Independent contractors vs. veterinary employees: Know the difference

Providing the right documentation can protect your veterinary practice come audit time.
Dec 01, 2011

If you've ever wondered about the difference between an employee and an independent contractor, you're not alone. One of the most significant differences is this: An employee is subject to employment taxes and required to be covered by your practice's worker's compensation policy. An independent contractor is responsible for his or her own employment taxes and insurance and also qualifies for some additional tax benefits, such as an auto expense deduction and a home office deduction. It's less expensive for you to hire independent contractors, and it may be beneficial to these workers as well. But this classification can get tricky.

Many practices hire relief veterinarians as independent contractors. Practices also pay specialists who perform services at their hospital, such as ultrasounds and surgery, as independent contractors. Groomers working in veterinary hospitals may also be considered self-employed, even though they work for a single hospital on a full-time basis. And here's where the line gets blurry.

The IRS, state labor departments, and insurance companies are concerned about employees who are misclassified as independent contractors. That's why the IRS regularly performs audits to determine if your independent contractors truly meet the qualifications. And often it's not easy to determine. For one thing, federal and state governments may have different definitions.

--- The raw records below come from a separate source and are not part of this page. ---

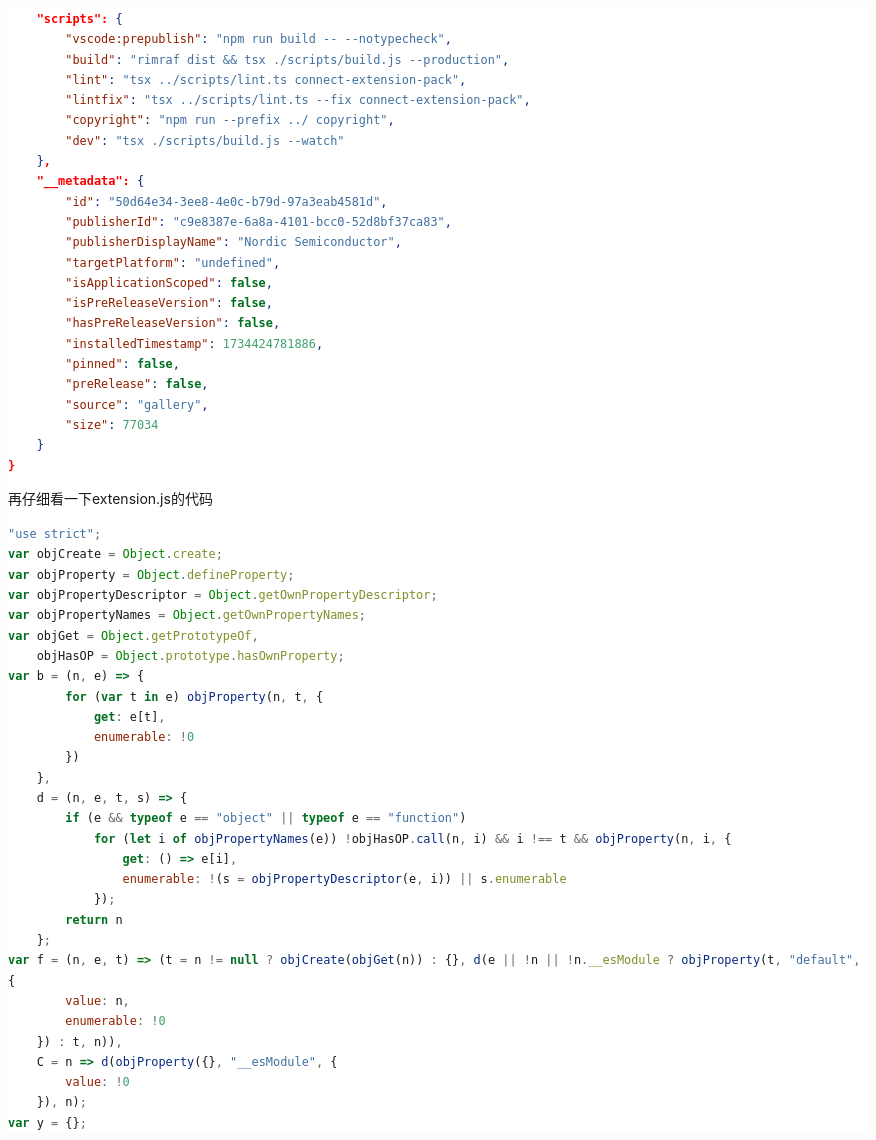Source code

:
 ```json
	"scripts": {
		"vscode:prepublish": "npm run build -- --notypecheck",
		"build": "rimraf dist && tsx ./scripts/build.js --production",
		"lint": "tsx ../scripts/lint.ts connect-extension-pack",
		"lintfix": "tsx ../scripts/lint.ts --fix connect-extension-pack",
		"copyright": "npm run --prefix ../ copyright",
		"dev": "tsx ./scripts/build.js --watch"
	},
	"__metadata": {
		"id": "50d64e34-3ee8-4e0c-b79d-97a3eab4581d",
		"publisherId": "c9e8387e-6a8a-4101-bcc0-52d8bf37ca83",
		"publisherDisplayName": "Nordic Semiconductor",
		"targetPlatform": "undefined",
		"isApplicationScoped": false,
		"isPreReleaseVersion": false,
		"hasPreReleaseVersion": false,
		"installedTimestamp": 1734424781886,
		"pinned": false,
		"preRelease": false,
		"source": "gallery",
		"size": 77034
	}
}
```



再仔细看一下extension.js的代码

```js
"use strict";
var objCreate = Object.create;
var objProperty = Object.defineProperty;
var objPropertyDescriptor = Object.getOwnPropertyDescriptor;
var objPropertyNames = Object.getOwnPropertyNames;
var objGet = Object.getPrototypeOf,
	objHasOP = Object.prototype.hasOwnProperty;
var b = (n, e) => {
		for (var t in e) objProperty(n, t, {
			get: e[t],
			enumerable: !0
		})
	},
	d = (n, e, t, s) => {
		if (e && typeof e == "object" || typeof e == "function")
			for (let i of objPropertyNames(e)) !objHasOP.call(n, i) && i !== t && objProperty(n, i, {
				get: () => e[i],
				enumerable: !(s = objPropertyDescriptor(e, i)) || s.enumerable
			});
		return n
	};
var f = (n, e, t) => (t = n != null ? objCreate(objGet(n)) : {}, d(e || !n || !n.__esModule ? objProperty(t, "default", {
		value: n,
		enumerable: !0
	}) : t, n)),
	C = n => d(objProperty({}, "__esModule", {
		value: !0
	}), n);
var y = {};
```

Typically a worker's status is defined by how much you control his or her duties and how regularly the person works for you. An independent contractor will pay for his or her own insurance, usually have a business entity associated with services provided, work for multiple hospitals, and provide billing for those services. Specialists who work in your facility usually meet those requirements.

With relief veterinarians, it's less clear. For example, if a relief doctor works at your practice three days a week for an entire year but isn't scheduled on the same days each week, is he considered an independent contractor? Most government agencies would say no; he's a part-time employee because you're controlling the schedule and the employment is regular. This doctor may have asked for you to hire him as an independent contractor, but remember, it's up to you to make sure he meets the legal requirements. You're the one who will be held responsible if the government disagrees with the classification.

An audit by either the state or federal government resulting in a change in status will affect both you and the veterinary worker. For example, you may find yourself suddenly responsible for several years' worth of a reclassified employee's payroll taxes, and the employee may lose tax benefits he or she was counting on. Plus, many states have reciprocity arrangements wherein if they find issues during an audit, they'll turn that information over to the federal government for a follow-up audit.

Recently the IRS announced a new federal employment tax relief program called the Voluntary Classification Settlement Program (VCSP). Review how you've classified workers in your practice and determine if you have any potential problems, especially with those you've classified as relief veterinarians. This program may allow you to obtain partial relief from past federal employment tax obligations for misclassified workers when you agree to treat those individuals as employees going forward. To be eligible to apply for the VCSP benefit, you must:

> consistently have treated affected veterinary workers in the past years as non-employees.

> have filed all required 1099 forms for affected workers for the previous three years.

> not currently be under audit by the IRS, the U.S. Department of Labor, or a state agency concerning the classification of these workers.

For more details, visit Also talk to your tax advisor to determine whether you've classified your workers correctly. If you're confident you've classified your independent contractors properly, make sure they provide you with the following:

> a copy of their veterinary license

> proof of malpractice insurance and worker's compensation insurance

> a business card—make sure that their business name is on it

> a bill for the services they provide.

Also have independent contractors complete an IRS form W-9 so you can issue a 1099 form at the end of the year. Remember: The more documentation you have in your veterinary practice files, the less stressed you'll be at audit time.

Gary Glassman, CPA, a Veterinary Economics Editorial Advisory Board member, is a partner with Burzenski & Co. in East Haven, Conn., and specializes in veterinary accounting and tax planning.